Here are a few quick notes on digital noise shapers, primarily for my own reference.

Introduction

Here we have a traditional noise shaper setup, consisting of an Nth-order loop filter and a quantizer:

When a linear model is assumed, the noise transfer function (NTF) $H_{ntf}$ can be expresses as a function of the loop filter:

$H_{ntf}(z) = \frac{1}{1+H_{loop}(z)}.$

The loop filter also changes the frequency response of the input signal:

$H_{sig}(z) = \frac{H_{loop}(z)}{1+H_{loop}(z)}.$

Assuming the loop gain is very high in the lower part of the spectrum, where the desired signal is present, this frequency response can be approximated as:

$H_{sig}(z) = \frac{H_{loop}(z)}{1+H_{loop}(z)} \approx \frac{H_{loop}(z)}{H_{loop}(z)} = 1.$

In effect, given enough in-band loop gain, the frequency domain distortion is negligible.

Causal loop filters

Given a desired noise transfer function $H_{ntf}$, the loop filter can be derived as follows:

$H_{loop}(z) = \frac{1}{H_{ntf}(z)} - 1$

Now, splitting the NTF into its poles A(z) and zeroes B(z), the loop filter can be expressed as:

$H_{loop}(z) = \frac{A_{ntf}(z)}{B_{ntf}(z)} - 1$

and therefore:

$H_{loop}(z) = \frac{A_{ntf}(z) - B_{ntf}(z)}{B_{ntf}(z)}.$

For the loop to be causal, the loop filter must have at least one pure delay.

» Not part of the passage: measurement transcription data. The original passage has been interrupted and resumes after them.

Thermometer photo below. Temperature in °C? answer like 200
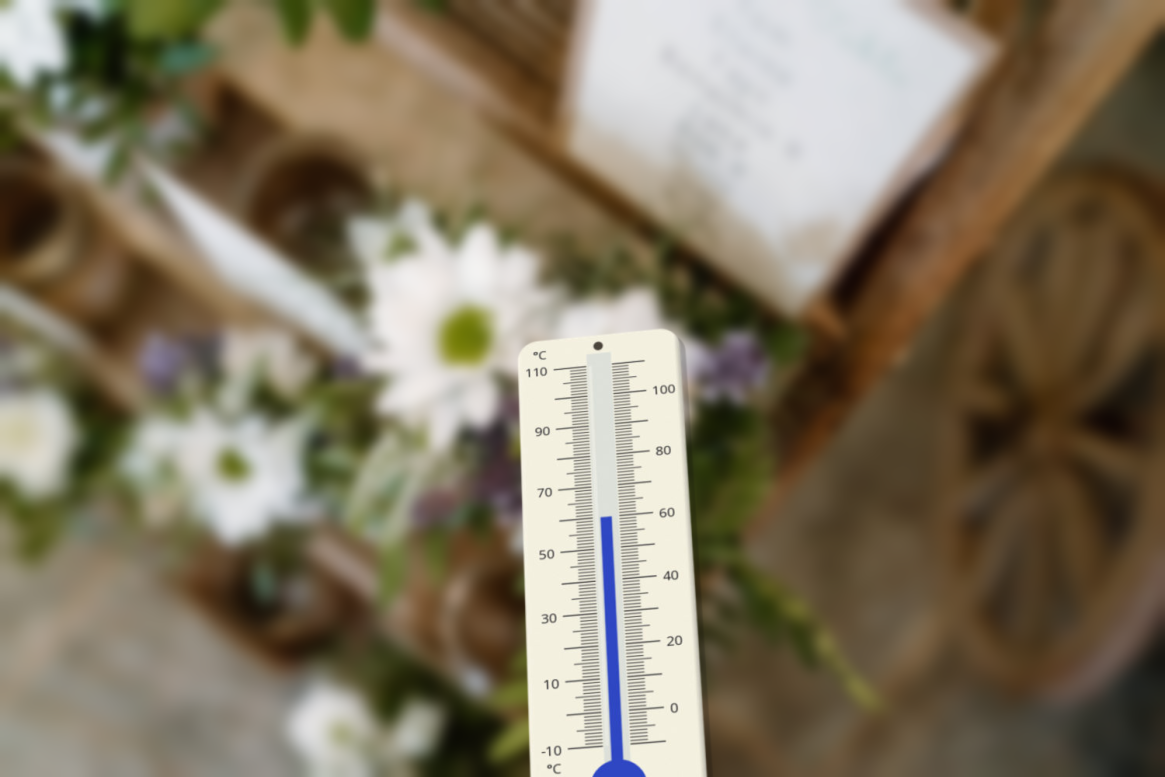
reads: 60
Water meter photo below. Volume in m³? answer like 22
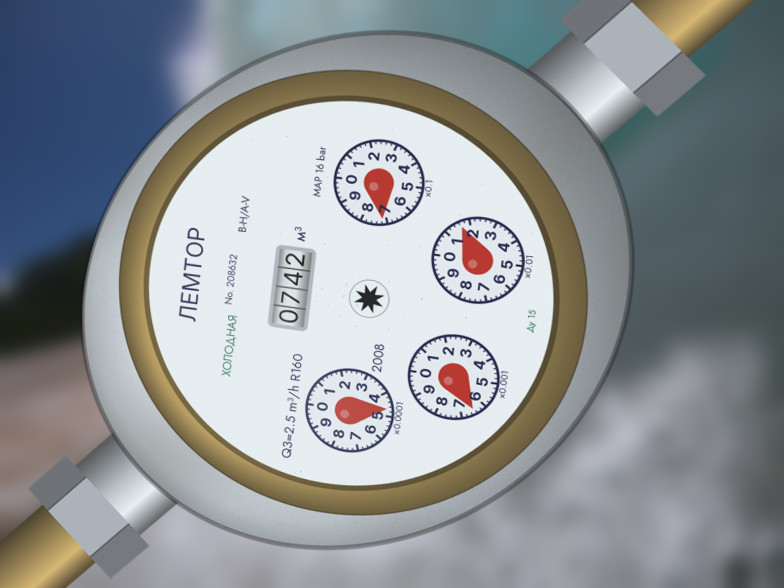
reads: 742.7164
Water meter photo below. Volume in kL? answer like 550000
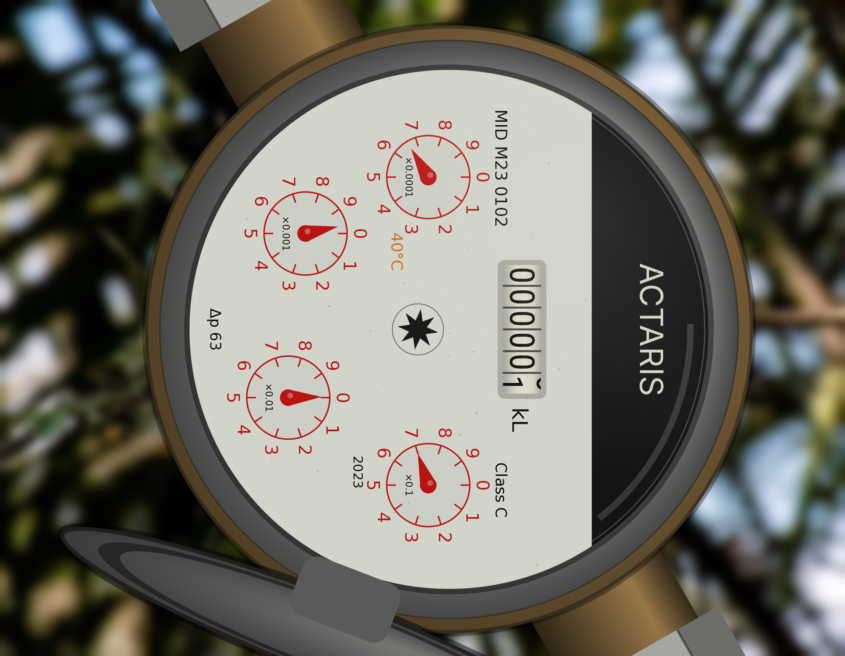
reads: 0.6996
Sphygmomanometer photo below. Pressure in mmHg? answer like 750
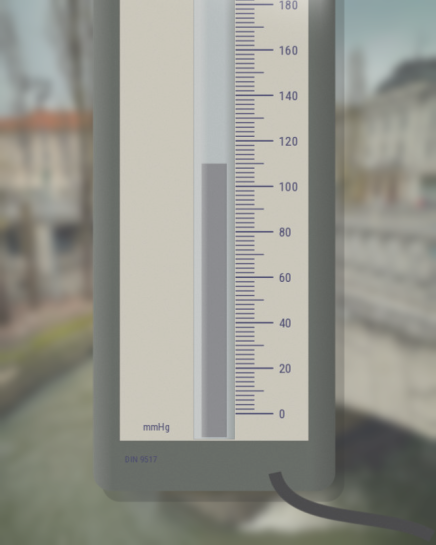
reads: 110
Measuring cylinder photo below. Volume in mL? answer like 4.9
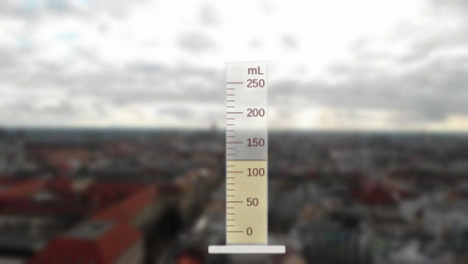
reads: 120
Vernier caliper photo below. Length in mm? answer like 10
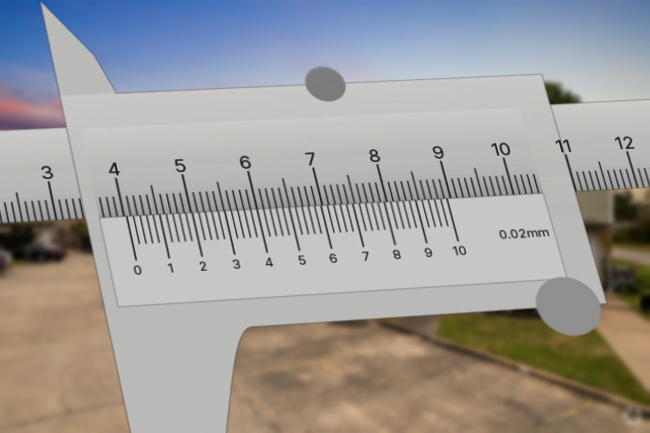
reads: 40.4
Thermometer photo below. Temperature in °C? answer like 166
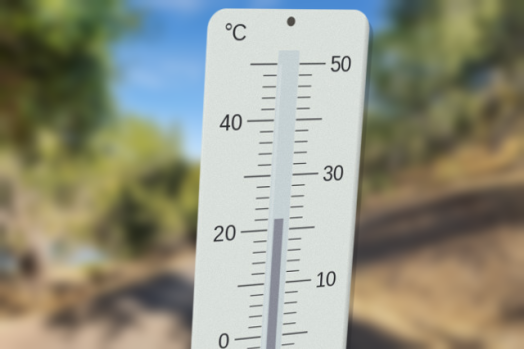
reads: 22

Given that $A(z) = 1 - a_1 \cdot z^{-1} - a_2 \cdot z^{-2} - \ldots - a_n \cdot z^{-n}$, if we force the first coefficient of B(z), i.e. $b_0$, to be equal to 1, the first coefficient of the resulting loop filter numerator will be zero and the loop filter is guaranteed to have at least one delay.